### Problem 1
In the listing below, retype the lines from the one containing "時計を表示させて置き時計のようにしたり、写真" up to and including the one containing "par iSoluce". Omit the picture markers.

START Text shown

= List of The Mysterious Cities of Gold characters =

This is a list of characters in the animated series The Mysterious Cities of Gold and its 2012 continuation of the same name.

==Primary characters ==
===Esteban===
Esteban (エステバン,, Esuteban) (voiced by Shiraz Adam (English), Masako Nozawa (Japanese)): An orphan who was rescued at sea as a young child by the Spanish navigator Mendoza, he wears one of the two sun medallions. He dreams of adventure and is very impulsive. Esteban has a fear of heights which is confounded by the people of Barcelona who believe him to be the "Child of the Sun" and hoist him up high at the port to call out the sun to aid the departing ships. He joins the Spaniards in their search for one of The Seven Cities of Gold in the New World, hoping to find his father. Upon meeting a friend of his father in China, Esteban is revealed to be a descendant of the civilization of Atlantis, the ancient enemy of the Mu (Hiva) empire.

END Text shown
START Data excerpts

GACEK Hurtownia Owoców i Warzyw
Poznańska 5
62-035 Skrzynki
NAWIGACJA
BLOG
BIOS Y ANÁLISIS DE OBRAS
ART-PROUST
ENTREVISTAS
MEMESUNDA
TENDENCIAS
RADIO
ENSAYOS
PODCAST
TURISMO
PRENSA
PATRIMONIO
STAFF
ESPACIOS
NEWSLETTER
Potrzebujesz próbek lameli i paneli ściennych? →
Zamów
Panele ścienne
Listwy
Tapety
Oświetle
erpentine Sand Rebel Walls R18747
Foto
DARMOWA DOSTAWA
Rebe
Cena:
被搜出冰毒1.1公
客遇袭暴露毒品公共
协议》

END Data excerpts
START Data excerpts

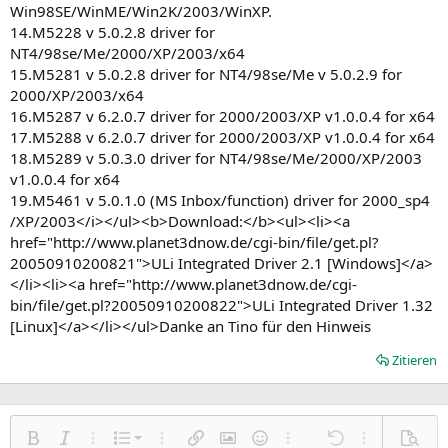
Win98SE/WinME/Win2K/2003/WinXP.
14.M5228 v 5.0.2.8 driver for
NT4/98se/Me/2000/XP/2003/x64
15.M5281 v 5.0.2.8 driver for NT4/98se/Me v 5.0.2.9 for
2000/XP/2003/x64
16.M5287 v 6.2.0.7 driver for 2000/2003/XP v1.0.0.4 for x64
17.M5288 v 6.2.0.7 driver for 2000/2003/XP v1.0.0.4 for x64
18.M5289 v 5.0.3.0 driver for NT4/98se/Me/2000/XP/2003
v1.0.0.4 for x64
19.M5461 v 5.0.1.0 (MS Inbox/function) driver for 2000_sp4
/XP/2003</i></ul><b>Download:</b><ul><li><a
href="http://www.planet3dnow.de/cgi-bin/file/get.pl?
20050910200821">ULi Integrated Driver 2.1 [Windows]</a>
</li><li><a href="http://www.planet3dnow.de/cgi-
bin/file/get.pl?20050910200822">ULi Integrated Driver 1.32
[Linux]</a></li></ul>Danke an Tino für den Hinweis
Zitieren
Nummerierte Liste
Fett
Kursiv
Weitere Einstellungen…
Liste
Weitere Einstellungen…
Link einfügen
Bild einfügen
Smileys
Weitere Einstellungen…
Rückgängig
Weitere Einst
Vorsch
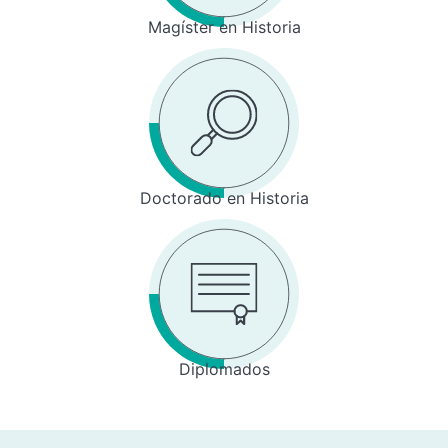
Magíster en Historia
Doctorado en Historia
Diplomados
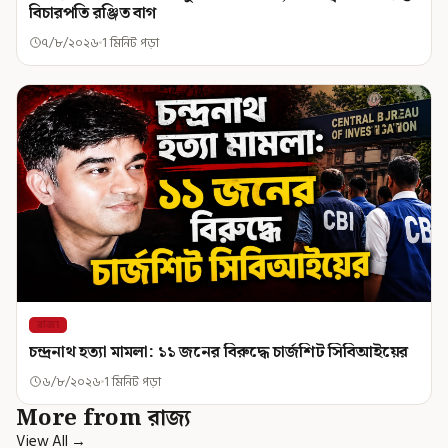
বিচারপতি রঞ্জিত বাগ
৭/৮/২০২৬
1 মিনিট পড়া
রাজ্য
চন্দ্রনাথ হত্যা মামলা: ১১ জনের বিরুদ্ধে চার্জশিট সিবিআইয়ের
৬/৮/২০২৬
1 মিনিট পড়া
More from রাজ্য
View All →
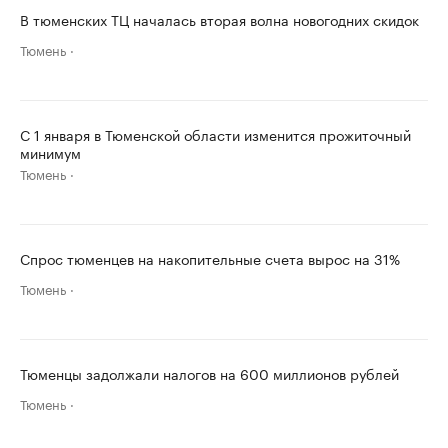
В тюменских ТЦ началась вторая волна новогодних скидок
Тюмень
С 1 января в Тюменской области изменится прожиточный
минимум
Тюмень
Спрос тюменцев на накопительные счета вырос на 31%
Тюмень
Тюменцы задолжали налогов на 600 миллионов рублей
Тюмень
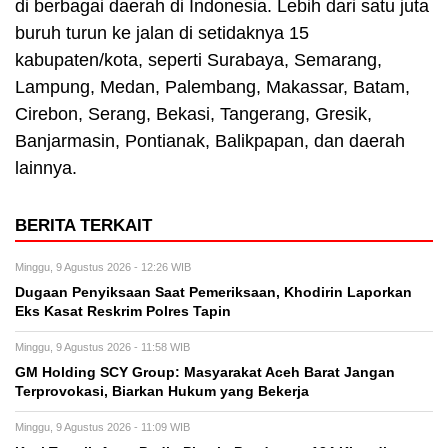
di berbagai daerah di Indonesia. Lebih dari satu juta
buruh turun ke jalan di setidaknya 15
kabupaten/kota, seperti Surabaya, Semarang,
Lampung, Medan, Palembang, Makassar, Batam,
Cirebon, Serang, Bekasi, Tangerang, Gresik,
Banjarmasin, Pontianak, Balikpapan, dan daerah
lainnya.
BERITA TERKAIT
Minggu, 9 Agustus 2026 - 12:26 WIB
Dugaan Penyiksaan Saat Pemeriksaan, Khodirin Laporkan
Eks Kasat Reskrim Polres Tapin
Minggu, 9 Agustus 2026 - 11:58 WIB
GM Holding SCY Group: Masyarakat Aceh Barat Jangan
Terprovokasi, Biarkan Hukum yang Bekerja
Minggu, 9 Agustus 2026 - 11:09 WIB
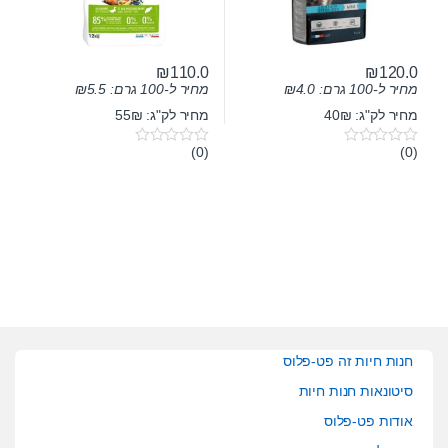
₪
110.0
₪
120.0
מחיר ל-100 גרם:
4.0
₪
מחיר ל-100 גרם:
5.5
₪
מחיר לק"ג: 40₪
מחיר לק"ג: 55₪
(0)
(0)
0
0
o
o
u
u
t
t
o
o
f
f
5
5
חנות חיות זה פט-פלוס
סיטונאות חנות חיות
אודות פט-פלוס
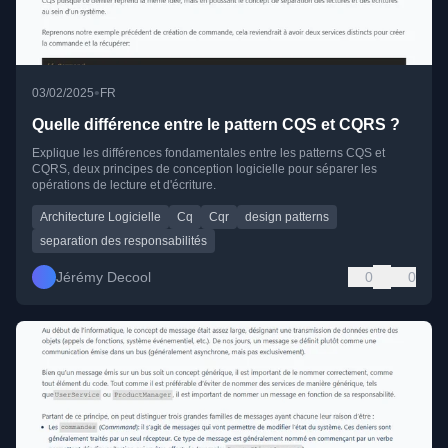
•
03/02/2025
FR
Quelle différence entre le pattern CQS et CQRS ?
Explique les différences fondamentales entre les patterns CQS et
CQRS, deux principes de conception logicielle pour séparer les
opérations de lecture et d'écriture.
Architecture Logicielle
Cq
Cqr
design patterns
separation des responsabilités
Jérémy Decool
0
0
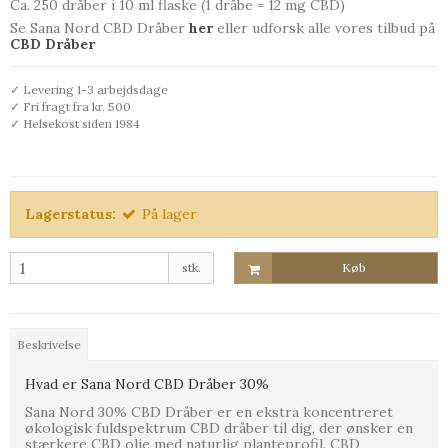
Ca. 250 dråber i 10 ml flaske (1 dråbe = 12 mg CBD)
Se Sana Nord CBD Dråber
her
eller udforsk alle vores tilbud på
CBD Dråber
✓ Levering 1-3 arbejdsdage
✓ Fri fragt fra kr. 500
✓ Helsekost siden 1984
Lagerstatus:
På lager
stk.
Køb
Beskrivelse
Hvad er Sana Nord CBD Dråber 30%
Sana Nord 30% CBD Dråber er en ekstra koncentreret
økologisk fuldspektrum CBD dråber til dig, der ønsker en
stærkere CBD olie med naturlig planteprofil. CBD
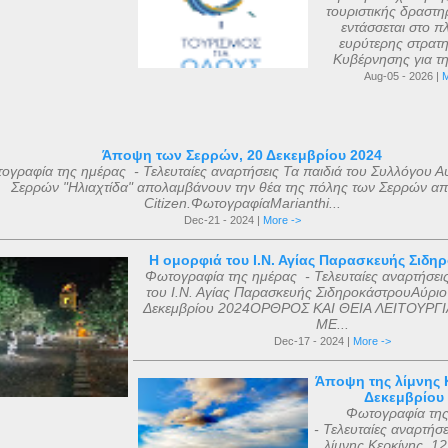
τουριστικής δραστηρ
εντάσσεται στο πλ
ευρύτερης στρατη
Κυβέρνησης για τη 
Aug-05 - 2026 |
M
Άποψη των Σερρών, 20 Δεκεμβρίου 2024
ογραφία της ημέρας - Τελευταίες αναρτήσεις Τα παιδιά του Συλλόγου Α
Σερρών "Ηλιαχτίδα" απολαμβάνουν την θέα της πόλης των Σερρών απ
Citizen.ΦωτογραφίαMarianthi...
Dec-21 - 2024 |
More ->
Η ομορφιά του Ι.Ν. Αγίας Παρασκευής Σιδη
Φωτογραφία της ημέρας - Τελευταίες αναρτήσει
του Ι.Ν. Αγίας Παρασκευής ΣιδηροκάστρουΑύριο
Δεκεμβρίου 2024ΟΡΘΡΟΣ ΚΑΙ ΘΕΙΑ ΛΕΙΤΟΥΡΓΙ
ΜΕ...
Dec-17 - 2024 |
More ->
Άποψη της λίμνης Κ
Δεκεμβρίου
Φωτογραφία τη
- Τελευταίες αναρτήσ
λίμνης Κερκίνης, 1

END Data excerpts
START Data excerpts

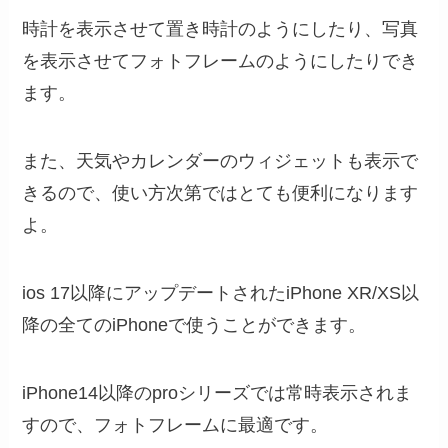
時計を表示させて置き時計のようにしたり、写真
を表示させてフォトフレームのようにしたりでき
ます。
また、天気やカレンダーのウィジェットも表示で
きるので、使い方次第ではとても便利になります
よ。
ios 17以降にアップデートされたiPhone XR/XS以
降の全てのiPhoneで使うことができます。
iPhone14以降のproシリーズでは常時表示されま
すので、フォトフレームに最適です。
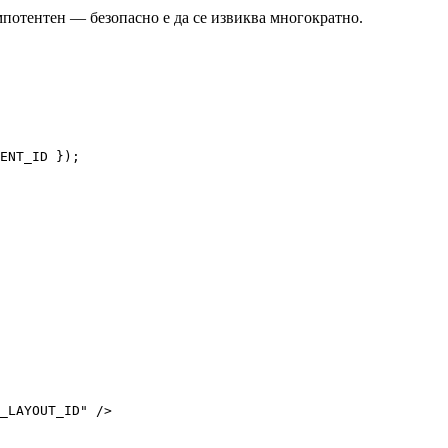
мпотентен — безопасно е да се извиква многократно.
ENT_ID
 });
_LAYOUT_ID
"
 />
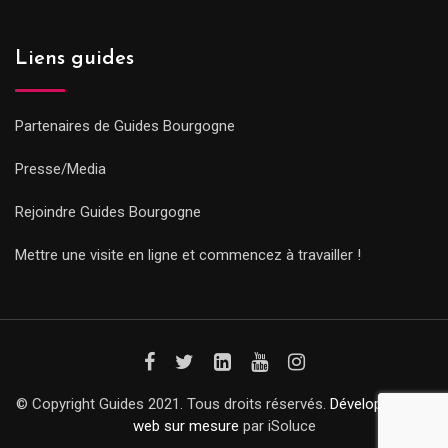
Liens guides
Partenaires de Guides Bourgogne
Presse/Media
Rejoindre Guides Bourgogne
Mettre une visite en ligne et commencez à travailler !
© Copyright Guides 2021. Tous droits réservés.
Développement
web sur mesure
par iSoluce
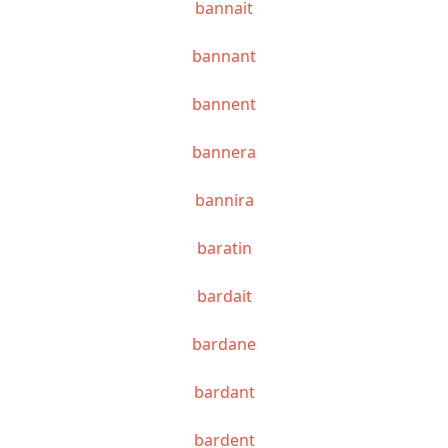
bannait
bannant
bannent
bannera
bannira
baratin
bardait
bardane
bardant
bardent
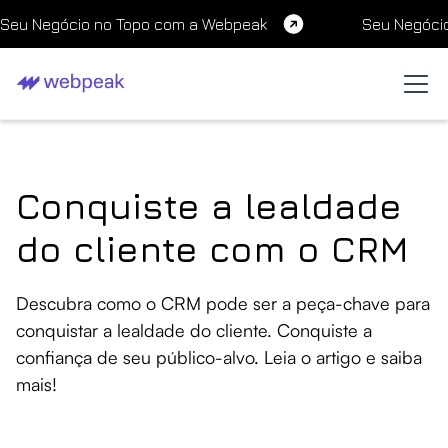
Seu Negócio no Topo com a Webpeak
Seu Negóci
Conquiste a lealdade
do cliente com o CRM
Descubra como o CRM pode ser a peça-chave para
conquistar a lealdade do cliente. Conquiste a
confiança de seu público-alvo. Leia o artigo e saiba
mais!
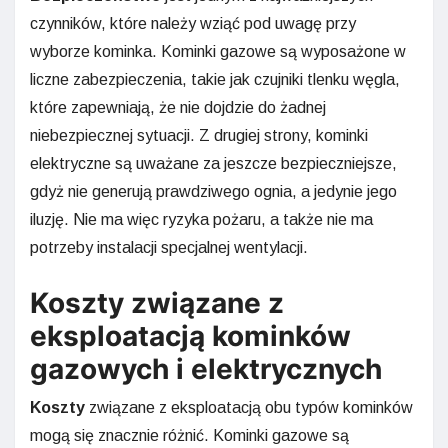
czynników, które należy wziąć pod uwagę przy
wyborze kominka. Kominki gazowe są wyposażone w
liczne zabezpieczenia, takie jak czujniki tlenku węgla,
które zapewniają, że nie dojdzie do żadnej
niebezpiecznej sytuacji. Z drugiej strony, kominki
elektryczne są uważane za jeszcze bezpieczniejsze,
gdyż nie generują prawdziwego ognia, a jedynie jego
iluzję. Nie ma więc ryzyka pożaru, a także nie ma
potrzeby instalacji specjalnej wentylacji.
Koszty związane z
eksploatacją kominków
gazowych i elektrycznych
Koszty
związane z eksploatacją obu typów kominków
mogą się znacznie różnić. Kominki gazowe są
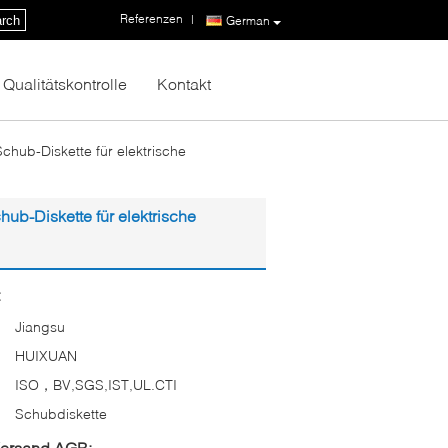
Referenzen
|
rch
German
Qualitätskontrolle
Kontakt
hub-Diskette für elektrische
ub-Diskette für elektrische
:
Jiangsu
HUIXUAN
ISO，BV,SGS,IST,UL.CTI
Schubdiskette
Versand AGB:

END Data excerpts

### Problem 2
Continue the character list from the point where it stops.

### Task result 1
時計を表示させて置き時計のようにしたり、写真
を表示させてフォトフレームのようにしたりでき
ます。
また、天気やカレンダーのウィジェットも表示で
きるので、使い方次第ではとても便利になります
よ。
ios 17以降にアップデートされたiPhone XR/XS以
降の全てのiPhoneで使うことができます。
iPhone14以降のproシリーズでは常時表示されま
すので、フォトフレームに最適です。
мпотентен — безопасно е да се извиква многократно.
ENT_ID
 });
_LAYOUT_ID
"
 />
Liens guides
Partenaires de Guides Bourgogne
Presse/Media
Rejoindre Guides Bourgogne
Mettre une visite en ligne et commencez à travailler !
© Copyright Guides 2021. Tous droits réservés.
Développement
web sur mesure
par iSoluce

### Task result 2
===Zia===
Zia (シア,, Shia) (voiced by Janice Chaikelson (English), Mami Koyama (Japanese)): The daughter of an Incan high priest, she was kidnapped from Peru by the Spanish invaders and given as a present to the Queen of Spain. She met Esteban when she was taken by Governor Pizarro who wanted her to read the golden quipu. Zia wears a sun medallion like Esteban's, with an interlocking sun and moon disc.

===Tao===
Tao (タオ) (voiced by Adrian Knight (English), Junko Hori (Japanese)): The last living descendant of the sunken empire of Mu (Hiva in the season one English dub), he lived alone on the Galápagos Islands following the death of his father. Initially he is evasive to the others' company when they wash up on his island, but when the ship Solaris was revealed he joined them on their journey.

==Secondary characters==
===Supporting characters===
- Kokapetl (グイン, Guin) (voiced by Vlasta Vrána (English)): Tao's pet parrot who interjects conversations every so often and warns the group of danger. Kokapetl was named Pichu in the French version.
- Juan Carlos Mendoza (voiced by Howard Ryshpan (English), Isao Sasaki (Japanese), Bruno Magne (French, Seasons 2 and 3)): A Spaniard and navigator for the Spanish fleet, he rescued an infant Esteban from a shipwreck during one of his voyages. An experienced sailor and navigator, Mendoza places himself in the role of a leader. It is not always clear, however, where his loyalties lie and as such he is often at odds with the other characters. He is accompanied by fellow sailors, Sancho and Pedro. Mendoza has spent many years searching for information about the Mysterious Cities of Gold.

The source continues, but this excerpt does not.